Господь подвергал будущего монаха испытаниям по мере его духовного роста. А в 1932 году 17-летнему Андрею Бог уготовил первое серьезное испытание духа.
Вот как он об этом пишет: «...случилось искушение у кого-то, а именно наговор на меня. Пришел милиционер и арестовал меня и увел на станцию Луза, к начальству. А те увезли в Котлас и много пугали и допрашивали и посадили в холодный барак. Просидел там 5 суток, голодом морили, а потом снова были допросы и страх. Ничего не добившись, отпустили ночевать на волю, пошел я в ближайшую деревню. Стучался во многие дома, но никто не пустил. Побродил по деревне, и залез под крыльцо одного дома и немного задремал. Была весна ранняя, половодье. Шел снег и дождь и ветер был невыносимо холодный.
За всё время пребывания в Котласе сотрясало меня как в лихорадке, а кормить никто и не думал. Наконец отпустили меня домой. Пошел пешком по железной дороге, в больших сапогах, купленных у выселенцев за 30 рублей. Силы оставили совсем в пути. Зашел в железнодорожную будку, старушка дала маленький кусок хлеба, посолила его и дала две картошки. Съевши сию пищу, пошел дальше. О, Боже мой, как пошагали мои ноги, чудно весь ожил, и вспомнил слово псалма – хлеб сердце человека укрепит.
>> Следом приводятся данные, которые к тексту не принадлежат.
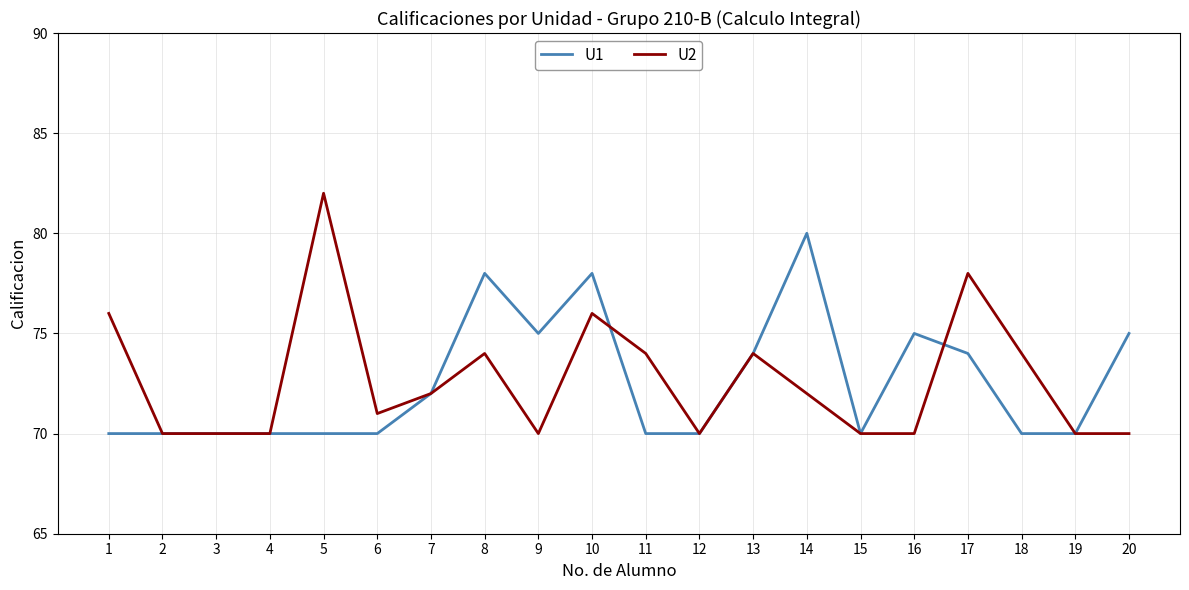

Reading right to left, what are all the values shown in this chart?

U1: 75	70	70	74	75	70	80	74	70	70	78	75	78	72	70	70	70	70	70	70
U2: 70	70	74	78	70	70	72	74	70	74	76	70	74	72	71	82	70	70	70	76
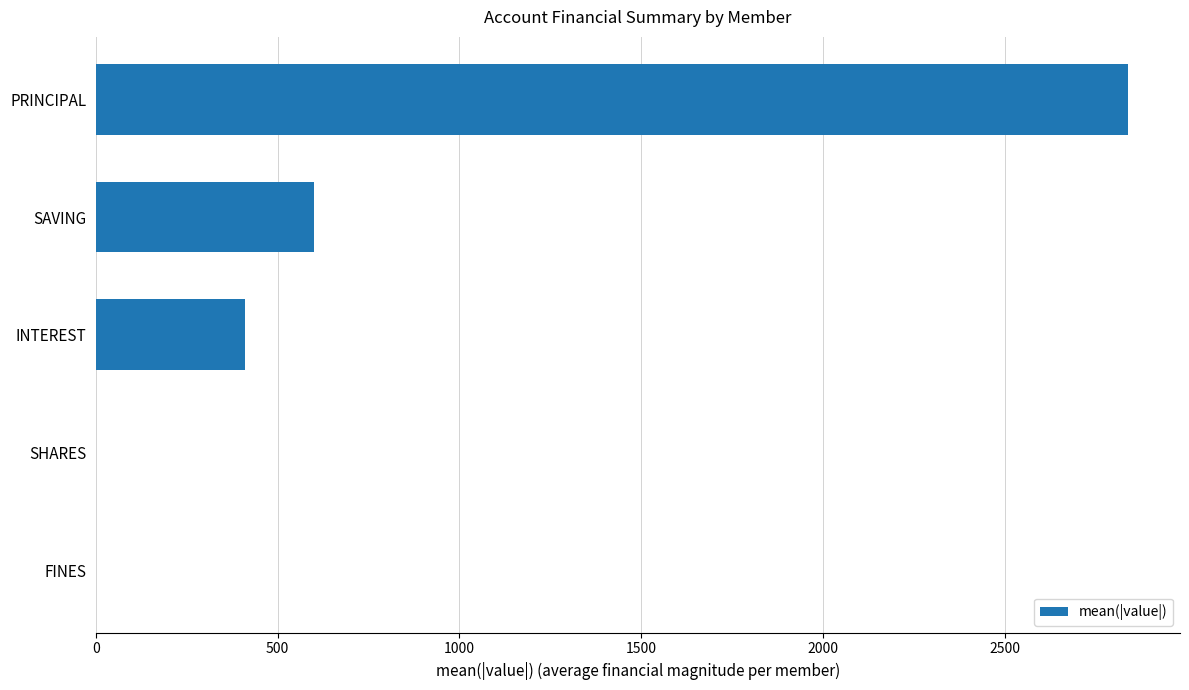

At which category does the chart reach its peak across all series?

PRINCIPAL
Шел дальше, и вот застигла меня ночь, подошел к одной караульной будке, забрался на сеновал осторожно, и, зарывшись в солому, прилег немного отдохнуть. А голодному не спится, встал и пошел далее. Во все время пути много излилось молений ко Господу Богу и Пречистой Богоматери и святым угодникам. Пришедши домой к родителям, нашел их в больших слезах по мне, и целый тот год не поступал никуда на место»
В 1937 году начались репрессии священников. 28 сентября 1937 года 22-летний Андрей Мелентьев был арестован по обвинению в контрреволюционной агитации, потому что после закрытия собора собирал подписи граждан для открытия храма (как свидетельствует запись в книге о репрессированных). 23 ноября 1937 года направлен для отбывания наказания из Великоустюжской тюрьмы в Белбалтлаг НКВД СССР (Карельская АССР).
Что такое репрессии описывает в своем дневнике отец Модест: «В ночь на 28 сентября Господь послал испытания мне и прочему духовенству. Нас арестовали и посадили в нежилой холодный соседний собор. Просидели мы в нем до Покрова, а 14 октября увезли ночью в Котлас и посадили в баржу парохода и отправили в Устюг... Там сразу в баню, обыскали всех, постригли и отведены были мы в бывший Михайло-Архангельский монастырь и заключены в камеру No 8. Пробыли мы там до 11 ноября. Всё было отобрано от нас: и крестики, и пояса, и четки. Скорбь была великая без всего этого орудия духовного. При отправке в Котлас я вытребовал свой крестик нательный деревянный, восьмиконечный с серебряным распятием, в два вершка длины. Не могу изъяснить, как обрадовался возвращению креста, лобызал его с великими слезами и воздыханиями. И уже путь до Котласа пешком не был страшен.